In 2024, the Supreme Court overturned the decades-long Chevron deference to agency rule-making in Loper Bright Enterprises v. Raimondo, U.S., No. 22-451. The decision could lead to new regulatory challenges and changes to the administration of transfer pricing and other income tax issues. Chevron deference was a legal precedent set in the 1984 Supreme Court case, Chevron v. Natural Resources Defense Council (467 U.S. 837), which essentially deferred to an agency’s interpretation of any ambiguous statute as long as the interpretation was reasonable and not arbitrary and capricious.
With Chevron invalidated, it is not completely clear what standard courts will apply to determine the validity of regulations. The Loper Bright decision references the standard set by the Supreme Court in 1944 in Skidmore v. Swift & Co. (323 U.S. 134), which generally defers to a regulation based on its persuasiveness, including the thoroughness of its analysis, the validity of its reasoning, and the consistency of interpretation with other agency interpretations. For tax regulations, there is some additional question of whether the end of Chevron will resurrect another standard set in 1979 in National Muffler Dealers Assn., Inc. v. United States (440 U.S. 472), which created a distinction between interpretive regulations based on the IRS’s general authority and legislative regulations based on an explicit grant of authority for a specific statutory provision.
This could be particularly important for transfer pricing because the rules contained in Section 482 are general and brief, and the practical application of transfer pricing relies almost entirely on more expansive rules created by IRS regulations. Section 482 gives the Treasury Secretary explicit authority to enforce transfer pricing rules, but this grant of authority does not specifically mention regulations, and there will likely be increasing challenges to IRS transfer pricing regulations.
Next steps
Recent IRS-favorable litigation trends and an increased likelihood that transfer pricing penalties will be imposed have undermined some of the expectations used in ASC 740 analyses by companies to achieve low or no unrecognized tax benefit. An investor lawsuit about undisclosed information from a transfer pricing dispute and a non-tax lawsuit that removes government deference in the writing of tax regulations have increased the uncertainty surrounding the reporting of transfer pricing issues in financial statements.

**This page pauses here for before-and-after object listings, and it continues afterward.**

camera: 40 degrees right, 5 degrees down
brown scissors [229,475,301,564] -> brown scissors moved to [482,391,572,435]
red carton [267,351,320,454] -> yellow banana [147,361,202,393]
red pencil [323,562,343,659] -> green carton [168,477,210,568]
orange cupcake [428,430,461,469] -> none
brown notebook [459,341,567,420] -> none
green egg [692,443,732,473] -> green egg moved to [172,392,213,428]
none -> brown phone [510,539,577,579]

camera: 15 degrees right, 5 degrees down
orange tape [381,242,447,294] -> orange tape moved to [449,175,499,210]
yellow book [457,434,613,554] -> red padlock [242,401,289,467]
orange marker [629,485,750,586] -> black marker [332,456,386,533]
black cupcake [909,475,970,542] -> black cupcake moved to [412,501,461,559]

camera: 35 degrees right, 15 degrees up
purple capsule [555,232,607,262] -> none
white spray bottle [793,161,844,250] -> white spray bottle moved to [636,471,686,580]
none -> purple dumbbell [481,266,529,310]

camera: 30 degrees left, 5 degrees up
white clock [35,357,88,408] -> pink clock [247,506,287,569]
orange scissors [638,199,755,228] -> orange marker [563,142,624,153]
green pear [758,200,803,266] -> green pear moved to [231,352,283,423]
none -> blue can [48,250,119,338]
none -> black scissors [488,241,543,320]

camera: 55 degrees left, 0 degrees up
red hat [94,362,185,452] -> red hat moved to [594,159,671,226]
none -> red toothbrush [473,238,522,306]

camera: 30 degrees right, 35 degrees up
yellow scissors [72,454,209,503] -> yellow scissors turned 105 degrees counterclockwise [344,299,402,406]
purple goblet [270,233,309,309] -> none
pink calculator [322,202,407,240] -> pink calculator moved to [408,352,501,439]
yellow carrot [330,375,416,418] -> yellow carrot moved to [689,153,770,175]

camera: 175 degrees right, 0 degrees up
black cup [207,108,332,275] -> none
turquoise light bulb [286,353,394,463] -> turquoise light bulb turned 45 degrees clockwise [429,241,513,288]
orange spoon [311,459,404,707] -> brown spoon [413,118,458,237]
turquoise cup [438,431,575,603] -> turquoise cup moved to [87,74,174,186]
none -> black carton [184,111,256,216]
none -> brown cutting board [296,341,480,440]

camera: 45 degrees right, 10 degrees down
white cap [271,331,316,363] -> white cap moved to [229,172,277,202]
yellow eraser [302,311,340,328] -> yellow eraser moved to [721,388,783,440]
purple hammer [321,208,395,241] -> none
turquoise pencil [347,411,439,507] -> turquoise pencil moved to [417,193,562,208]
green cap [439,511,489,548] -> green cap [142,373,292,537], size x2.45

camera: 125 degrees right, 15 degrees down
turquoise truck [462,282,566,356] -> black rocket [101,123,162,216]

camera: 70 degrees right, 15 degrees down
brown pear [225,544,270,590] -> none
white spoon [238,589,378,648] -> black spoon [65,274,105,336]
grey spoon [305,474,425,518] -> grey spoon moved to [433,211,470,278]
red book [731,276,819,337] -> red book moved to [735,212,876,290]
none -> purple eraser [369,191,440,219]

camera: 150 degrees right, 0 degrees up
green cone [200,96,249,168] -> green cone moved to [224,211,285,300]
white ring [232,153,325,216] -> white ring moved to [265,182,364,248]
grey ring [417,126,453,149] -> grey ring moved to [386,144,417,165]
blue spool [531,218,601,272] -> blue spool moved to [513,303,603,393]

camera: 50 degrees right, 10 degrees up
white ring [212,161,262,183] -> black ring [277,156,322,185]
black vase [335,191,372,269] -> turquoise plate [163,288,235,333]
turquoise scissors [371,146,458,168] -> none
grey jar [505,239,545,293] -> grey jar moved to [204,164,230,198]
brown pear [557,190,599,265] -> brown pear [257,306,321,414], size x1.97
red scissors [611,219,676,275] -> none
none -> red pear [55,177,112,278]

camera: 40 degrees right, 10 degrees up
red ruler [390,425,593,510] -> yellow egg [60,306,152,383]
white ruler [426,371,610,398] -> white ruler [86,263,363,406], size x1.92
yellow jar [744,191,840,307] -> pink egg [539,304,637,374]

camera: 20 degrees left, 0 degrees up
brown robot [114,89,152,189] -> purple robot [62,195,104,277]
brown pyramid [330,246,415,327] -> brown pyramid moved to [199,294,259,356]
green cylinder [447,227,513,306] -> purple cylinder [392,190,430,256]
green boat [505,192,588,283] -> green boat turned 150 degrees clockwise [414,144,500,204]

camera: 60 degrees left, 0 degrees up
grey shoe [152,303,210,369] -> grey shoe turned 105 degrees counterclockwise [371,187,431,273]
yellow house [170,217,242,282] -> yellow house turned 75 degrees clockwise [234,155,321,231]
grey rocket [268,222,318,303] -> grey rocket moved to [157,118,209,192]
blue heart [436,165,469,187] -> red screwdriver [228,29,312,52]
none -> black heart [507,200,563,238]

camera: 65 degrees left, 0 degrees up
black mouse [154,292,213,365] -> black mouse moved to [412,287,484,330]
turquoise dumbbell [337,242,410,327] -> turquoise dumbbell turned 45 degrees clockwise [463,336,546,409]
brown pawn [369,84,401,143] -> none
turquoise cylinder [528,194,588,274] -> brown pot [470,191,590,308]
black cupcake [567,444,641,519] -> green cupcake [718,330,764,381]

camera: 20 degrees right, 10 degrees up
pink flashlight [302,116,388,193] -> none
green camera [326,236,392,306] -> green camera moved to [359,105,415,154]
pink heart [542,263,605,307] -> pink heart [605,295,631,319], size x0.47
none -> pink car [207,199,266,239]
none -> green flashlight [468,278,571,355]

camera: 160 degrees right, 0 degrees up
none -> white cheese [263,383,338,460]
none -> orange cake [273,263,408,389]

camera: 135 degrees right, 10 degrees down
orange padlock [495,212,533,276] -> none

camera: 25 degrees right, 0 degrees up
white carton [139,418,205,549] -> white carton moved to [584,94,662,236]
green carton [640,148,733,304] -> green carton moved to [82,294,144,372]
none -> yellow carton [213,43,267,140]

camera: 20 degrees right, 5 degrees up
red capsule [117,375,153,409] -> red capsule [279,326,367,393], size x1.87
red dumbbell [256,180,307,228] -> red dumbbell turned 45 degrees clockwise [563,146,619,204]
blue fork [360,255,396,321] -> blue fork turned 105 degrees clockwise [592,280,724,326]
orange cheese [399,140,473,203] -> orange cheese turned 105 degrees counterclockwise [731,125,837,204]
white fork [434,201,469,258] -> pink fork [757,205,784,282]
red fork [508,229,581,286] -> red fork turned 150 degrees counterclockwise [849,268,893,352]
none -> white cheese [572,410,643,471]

In preparing their 2024 financial statements, companies should re-evaluate their transfer pricing approach and the assumptions used in ASC 740 analyses. Function and risk changes not included in transfer pricing documentation may cause transfer pricing documentation to be less accurate. Previously held assumptions about probability of the IRS success in litigation and likelihood of asserting transfer pricing penalties may need to be updated.